### Data in this exercise:
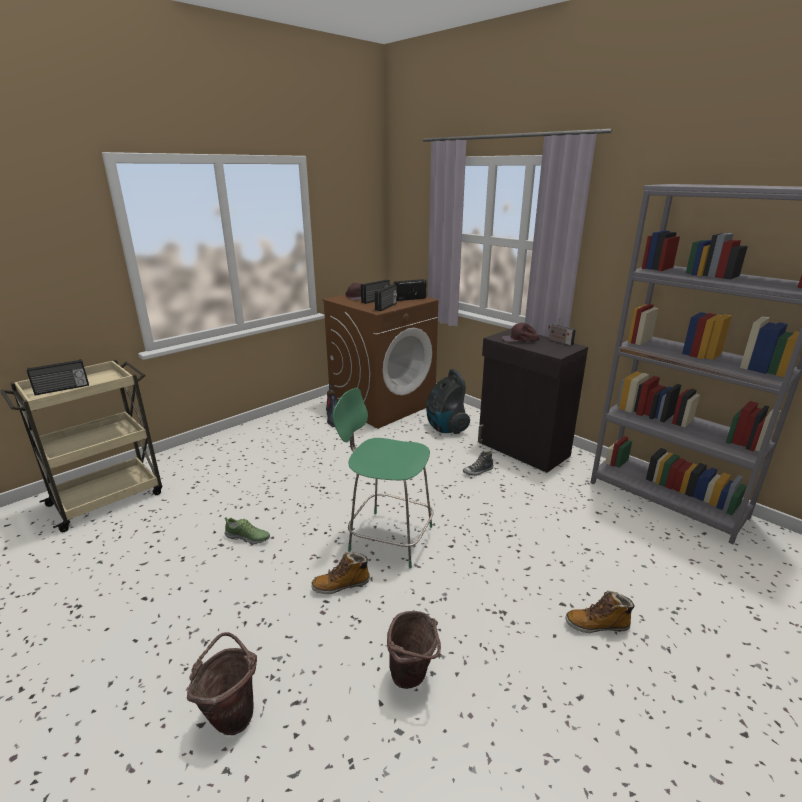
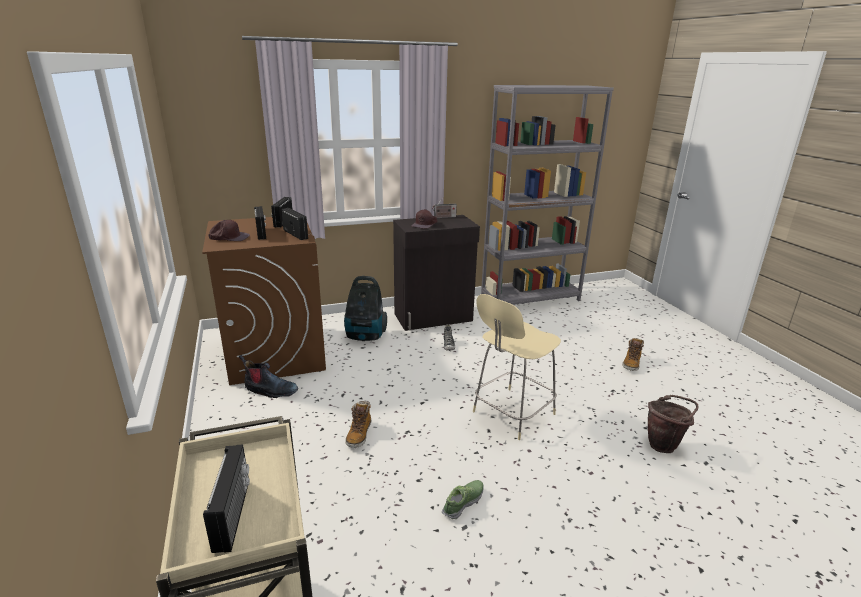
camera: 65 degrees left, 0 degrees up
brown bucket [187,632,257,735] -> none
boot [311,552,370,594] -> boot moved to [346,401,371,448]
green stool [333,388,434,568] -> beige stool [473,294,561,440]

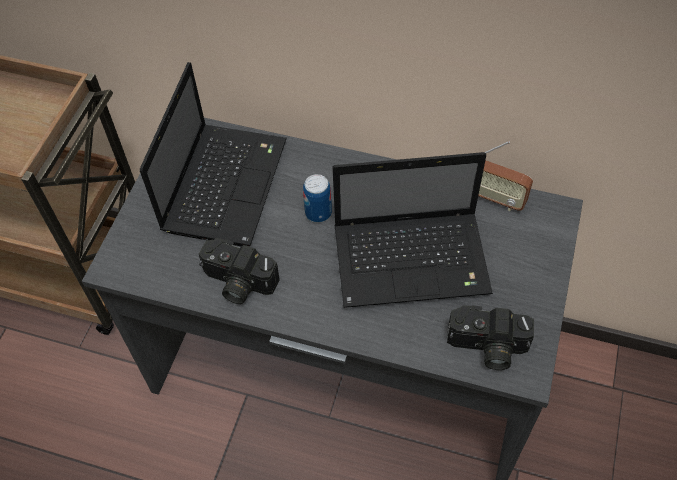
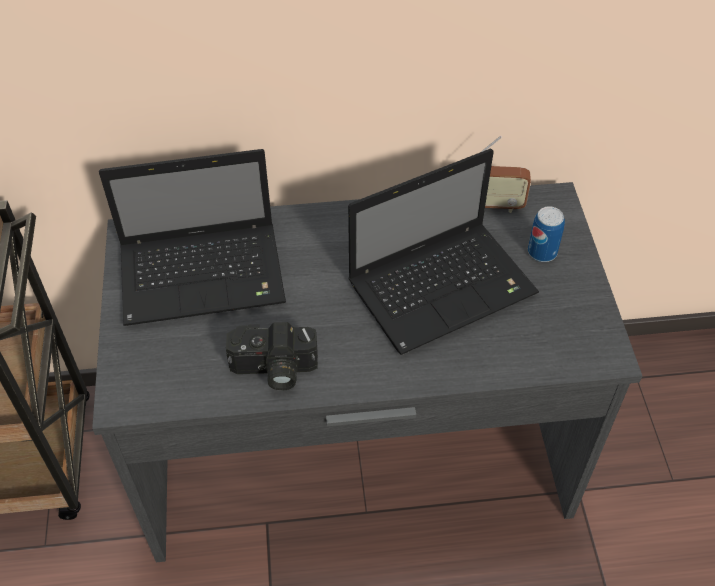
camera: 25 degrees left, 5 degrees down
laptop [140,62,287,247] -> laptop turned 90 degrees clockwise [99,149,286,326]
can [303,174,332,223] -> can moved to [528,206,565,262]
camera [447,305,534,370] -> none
...
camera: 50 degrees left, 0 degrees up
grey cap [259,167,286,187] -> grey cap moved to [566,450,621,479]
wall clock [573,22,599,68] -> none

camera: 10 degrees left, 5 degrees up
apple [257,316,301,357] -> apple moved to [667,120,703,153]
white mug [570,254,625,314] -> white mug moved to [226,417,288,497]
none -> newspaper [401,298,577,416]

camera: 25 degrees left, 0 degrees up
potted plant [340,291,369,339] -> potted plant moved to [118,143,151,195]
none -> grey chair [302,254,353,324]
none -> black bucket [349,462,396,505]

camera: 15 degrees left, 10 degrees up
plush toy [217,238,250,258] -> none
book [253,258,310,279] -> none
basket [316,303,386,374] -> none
--
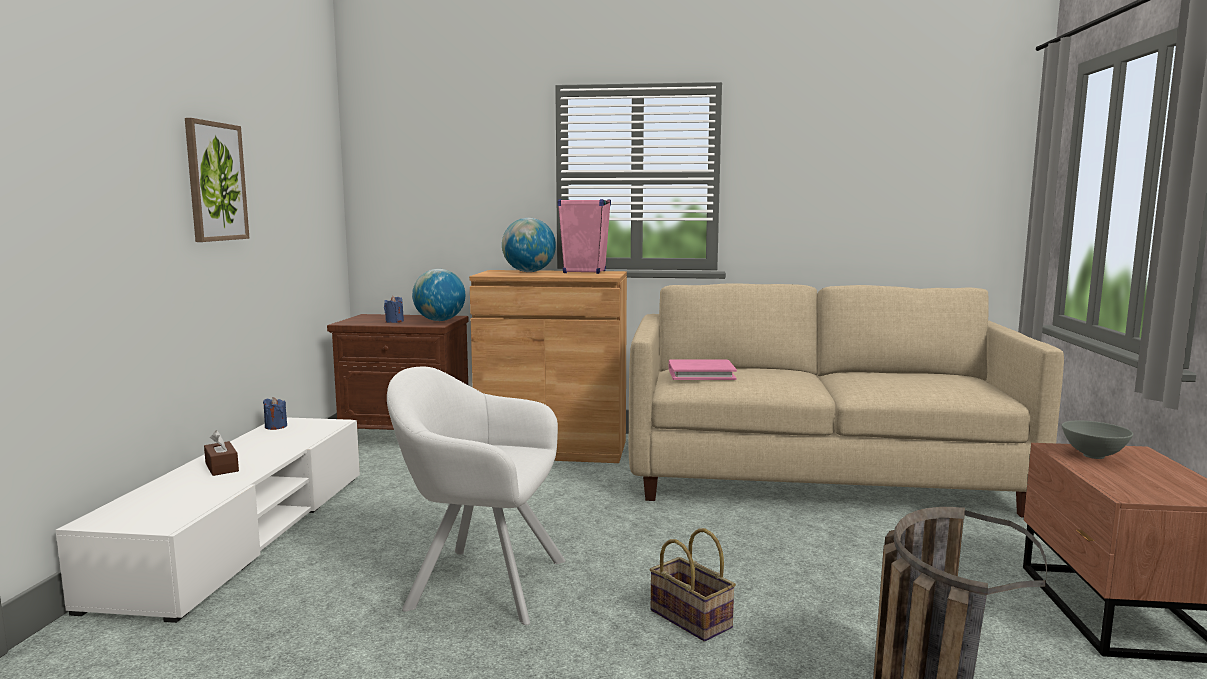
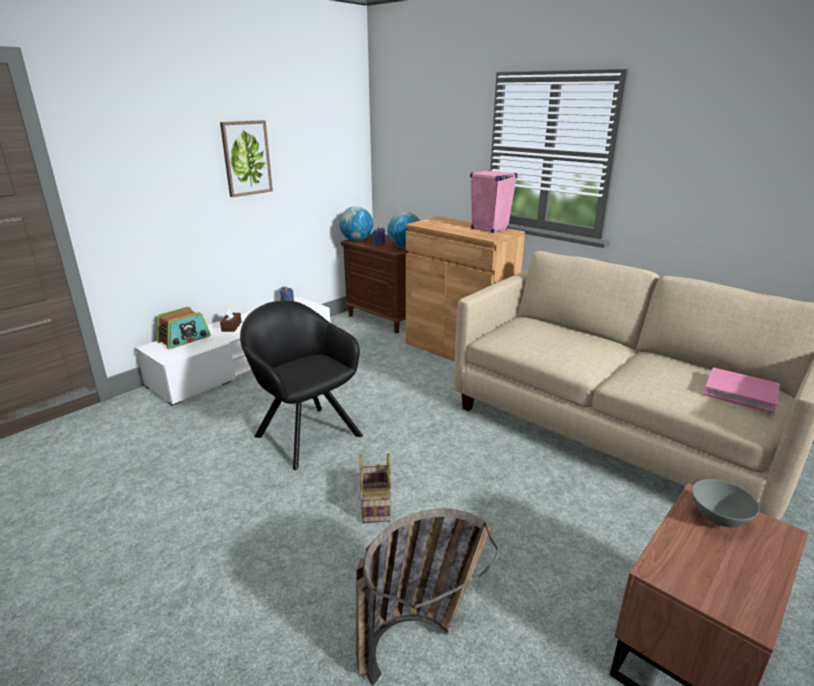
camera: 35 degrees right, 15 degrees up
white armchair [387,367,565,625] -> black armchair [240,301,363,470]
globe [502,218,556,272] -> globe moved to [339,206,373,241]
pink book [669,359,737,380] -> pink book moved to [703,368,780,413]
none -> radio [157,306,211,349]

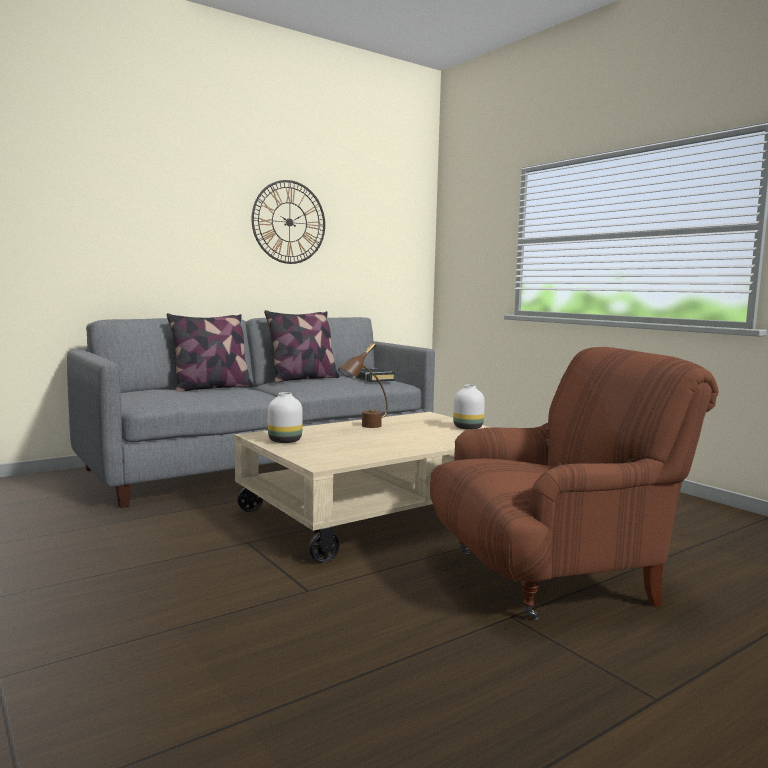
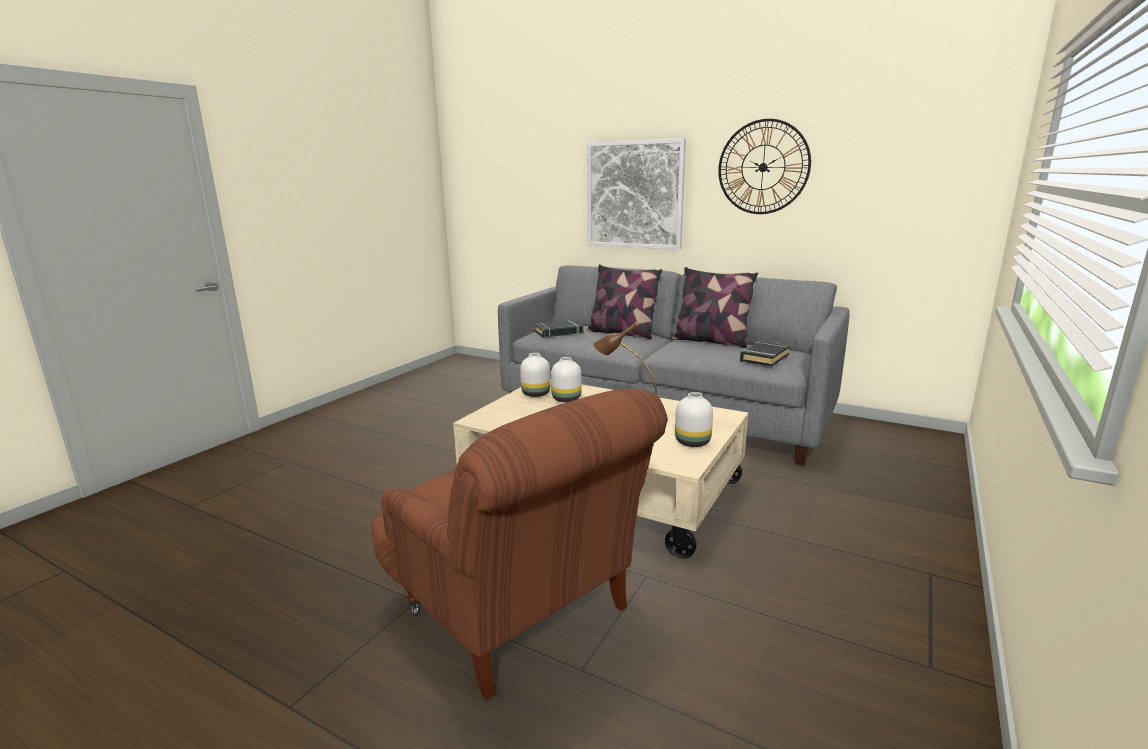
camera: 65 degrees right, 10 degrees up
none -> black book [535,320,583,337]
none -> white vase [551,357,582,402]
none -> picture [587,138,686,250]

### What needs to be done:
Check every line above for the string "right" and copy those that have it.

### Written answer:
camera: 35 degrees right, 15 degrees up
camera: 65 degrees right, 10 degrees up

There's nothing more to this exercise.